• Exercise aim: Read through the records below and copy each line that uses the word "immunohistochemical".

• Recorded information:

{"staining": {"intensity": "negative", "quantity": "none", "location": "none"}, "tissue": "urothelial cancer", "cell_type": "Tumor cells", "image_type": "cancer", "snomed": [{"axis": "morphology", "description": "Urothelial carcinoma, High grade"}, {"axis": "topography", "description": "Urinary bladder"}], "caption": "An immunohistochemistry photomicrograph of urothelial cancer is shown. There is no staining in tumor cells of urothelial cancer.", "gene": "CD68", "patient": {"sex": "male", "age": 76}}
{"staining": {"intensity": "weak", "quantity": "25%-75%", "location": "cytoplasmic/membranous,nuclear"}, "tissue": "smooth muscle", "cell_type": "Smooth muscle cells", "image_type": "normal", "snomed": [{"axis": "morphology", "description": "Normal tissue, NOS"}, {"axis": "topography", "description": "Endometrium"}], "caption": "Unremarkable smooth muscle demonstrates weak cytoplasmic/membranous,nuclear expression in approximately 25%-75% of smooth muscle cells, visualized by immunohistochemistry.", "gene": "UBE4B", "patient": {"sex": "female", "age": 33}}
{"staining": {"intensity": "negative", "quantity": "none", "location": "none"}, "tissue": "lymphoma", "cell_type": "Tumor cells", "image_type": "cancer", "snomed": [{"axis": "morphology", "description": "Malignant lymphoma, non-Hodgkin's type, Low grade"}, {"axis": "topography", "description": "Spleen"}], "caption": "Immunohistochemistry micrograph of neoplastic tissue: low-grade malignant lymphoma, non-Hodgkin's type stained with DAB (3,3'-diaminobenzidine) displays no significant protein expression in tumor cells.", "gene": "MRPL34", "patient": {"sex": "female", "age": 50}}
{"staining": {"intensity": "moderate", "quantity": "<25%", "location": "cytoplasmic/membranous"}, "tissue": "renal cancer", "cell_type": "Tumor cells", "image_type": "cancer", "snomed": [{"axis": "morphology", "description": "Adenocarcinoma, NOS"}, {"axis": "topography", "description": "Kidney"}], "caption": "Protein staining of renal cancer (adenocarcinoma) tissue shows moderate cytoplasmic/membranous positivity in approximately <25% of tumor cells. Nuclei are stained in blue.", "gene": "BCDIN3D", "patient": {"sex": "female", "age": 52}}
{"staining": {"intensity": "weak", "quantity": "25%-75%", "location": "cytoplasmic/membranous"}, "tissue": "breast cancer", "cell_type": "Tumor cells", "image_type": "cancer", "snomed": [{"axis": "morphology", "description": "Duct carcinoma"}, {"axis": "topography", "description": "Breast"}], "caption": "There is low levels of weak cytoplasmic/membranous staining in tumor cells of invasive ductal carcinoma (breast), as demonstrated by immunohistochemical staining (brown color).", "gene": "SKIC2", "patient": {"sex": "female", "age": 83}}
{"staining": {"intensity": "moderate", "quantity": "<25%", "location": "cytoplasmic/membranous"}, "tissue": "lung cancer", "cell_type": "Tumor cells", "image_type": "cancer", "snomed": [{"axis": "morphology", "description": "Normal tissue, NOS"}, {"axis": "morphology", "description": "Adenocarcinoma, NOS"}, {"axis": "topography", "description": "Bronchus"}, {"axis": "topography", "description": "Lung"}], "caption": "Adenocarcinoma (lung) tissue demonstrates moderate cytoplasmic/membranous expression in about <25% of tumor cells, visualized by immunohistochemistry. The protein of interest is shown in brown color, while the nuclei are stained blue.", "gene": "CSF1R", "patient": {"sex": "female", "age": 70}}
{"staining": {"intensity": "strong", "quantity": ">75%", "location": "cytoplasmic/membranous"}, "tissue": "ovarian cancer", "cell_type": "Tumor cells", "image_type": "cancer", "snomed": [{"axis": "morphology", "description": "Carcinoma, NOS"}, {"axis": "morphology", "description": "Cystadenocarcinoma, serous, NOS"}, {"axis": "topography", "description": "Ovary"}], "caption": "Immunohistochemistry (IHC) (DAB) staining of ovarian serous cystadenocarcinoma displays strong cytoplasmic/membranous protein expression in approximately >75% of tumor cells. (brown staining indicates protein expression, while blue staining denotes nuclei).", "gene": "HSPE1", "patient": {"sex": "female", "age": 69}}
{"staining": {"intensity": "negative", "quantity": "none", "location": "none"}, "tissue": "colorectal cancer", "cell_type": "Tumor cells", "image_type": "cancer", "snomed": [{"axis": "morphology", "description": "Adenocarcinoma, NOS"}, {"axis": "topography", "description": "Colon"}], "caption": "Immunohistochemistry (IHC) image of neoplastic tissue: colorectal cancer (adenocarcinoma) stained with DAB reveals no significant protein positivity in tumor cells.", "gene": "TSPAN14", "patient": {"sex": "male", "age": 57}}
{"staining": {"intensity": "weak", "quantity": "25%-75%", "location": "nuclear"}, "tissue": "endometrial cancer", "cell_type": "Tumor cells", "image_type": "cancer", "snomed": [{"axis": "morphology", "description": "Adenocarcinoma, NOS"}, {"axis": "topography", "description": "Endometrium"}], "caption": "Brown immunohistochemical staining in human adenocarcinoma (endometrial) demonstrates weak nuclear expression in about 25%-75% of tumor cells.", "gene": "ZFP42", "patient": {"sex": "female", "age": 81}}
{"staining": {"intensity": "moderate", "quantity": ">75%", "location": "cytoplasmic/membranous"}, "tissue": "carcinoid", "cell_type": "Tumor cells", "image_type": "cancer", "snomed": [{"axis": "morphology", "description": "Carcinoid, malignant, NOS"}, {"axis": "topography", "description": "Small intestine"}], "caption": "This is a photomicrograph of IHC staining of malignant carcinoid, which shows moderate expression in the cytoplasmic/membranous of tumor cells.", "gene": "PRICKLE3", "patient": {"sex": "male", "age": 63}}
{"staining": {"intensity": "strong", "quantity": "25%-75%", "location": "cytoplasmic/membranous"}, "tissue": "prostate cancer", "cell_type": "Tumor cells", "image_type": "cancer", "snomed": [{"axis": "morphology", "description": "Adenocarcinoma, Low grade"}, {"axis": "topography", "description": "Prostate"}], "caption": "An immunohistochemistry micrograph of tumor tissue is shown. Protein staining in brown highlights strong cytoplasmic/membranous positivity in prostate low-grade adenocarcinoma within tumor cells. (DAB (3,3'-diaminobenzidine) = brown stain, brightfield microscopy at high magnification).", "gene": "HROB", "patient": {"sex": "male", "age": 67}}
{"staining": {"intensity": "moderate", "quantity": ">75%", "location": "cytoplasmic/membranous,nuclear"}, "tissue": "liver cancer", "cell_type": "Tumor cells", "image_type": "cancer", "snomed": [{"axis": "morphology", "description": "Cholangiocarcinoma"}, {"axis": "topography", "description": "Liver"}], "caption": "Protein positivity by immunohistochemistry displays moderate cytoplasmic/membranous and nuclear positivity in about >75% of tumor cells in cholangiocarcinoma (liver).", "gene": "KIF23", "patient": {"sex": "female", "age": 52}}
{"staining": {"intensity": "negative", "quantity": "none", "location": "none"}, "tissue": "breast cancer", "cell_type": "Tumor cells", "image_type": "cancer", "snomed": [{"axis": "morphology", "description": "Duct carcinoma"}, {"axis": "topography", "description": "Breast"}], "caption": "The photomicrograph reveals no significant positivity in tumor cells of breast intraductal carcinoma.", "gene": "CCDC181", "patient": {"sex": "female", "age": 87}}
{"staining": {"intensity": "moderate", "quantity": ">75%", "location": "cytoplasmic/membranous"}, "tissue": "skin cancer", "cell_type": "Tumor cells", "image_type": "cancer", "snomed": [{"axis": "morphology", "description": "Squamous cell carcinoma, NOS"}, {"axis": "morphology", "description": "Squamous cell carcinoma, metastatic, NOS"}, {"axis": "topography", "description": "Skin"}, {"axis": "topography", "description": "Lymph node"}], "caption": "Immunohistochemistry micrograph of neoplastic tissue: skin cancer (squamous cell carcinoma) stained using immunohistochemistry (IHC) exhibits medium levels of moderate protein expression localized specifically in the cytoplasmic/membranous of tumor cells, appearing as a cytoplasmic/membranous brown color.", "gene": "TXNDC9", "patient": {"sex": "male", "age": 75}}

• Result:
{"staining": {"intensity": "weak", "quantity": "25%-75%", "location": "cytoplasmic/membranous"}, "tissue": "breast cancer", "cell_type": "Tumor cells", "image_type": "cancer", "snomed": [{"axis": "morphology", "description": "Duct carcinoma"}, {"axis": "topography", "description": "Breast"}], "caption": "There is low levels of weak cytoplasmic/membranous staining in tumor cells of invasive ductal carcinoma (breast), as demonstrated by immunohistochemical staining (brown color).", "gene": "SKIC2", "patient": {"sex": "female", "age": 83}}
{"staining": {"intensity": "weak", "quantity": "25%-75%", "location": "nuclear"}, "tissue": "endometrial cancer", "cell_type": "Tumor cells", "image_type": "cancer", "snomed": [{"axis": "morphology", "description": "Adenocarcinoma, NOS"}, {"axis": "topography", "description": "Endometrium"}], "caption": "Brown immunohistochemical staining in human adenocarcinoma (endometrial) demonstrates weak nuclear expression in about 25%-75% of tumor cells.", "gene": "ZFP42", "patient": {"sex": "female", "age": 81}}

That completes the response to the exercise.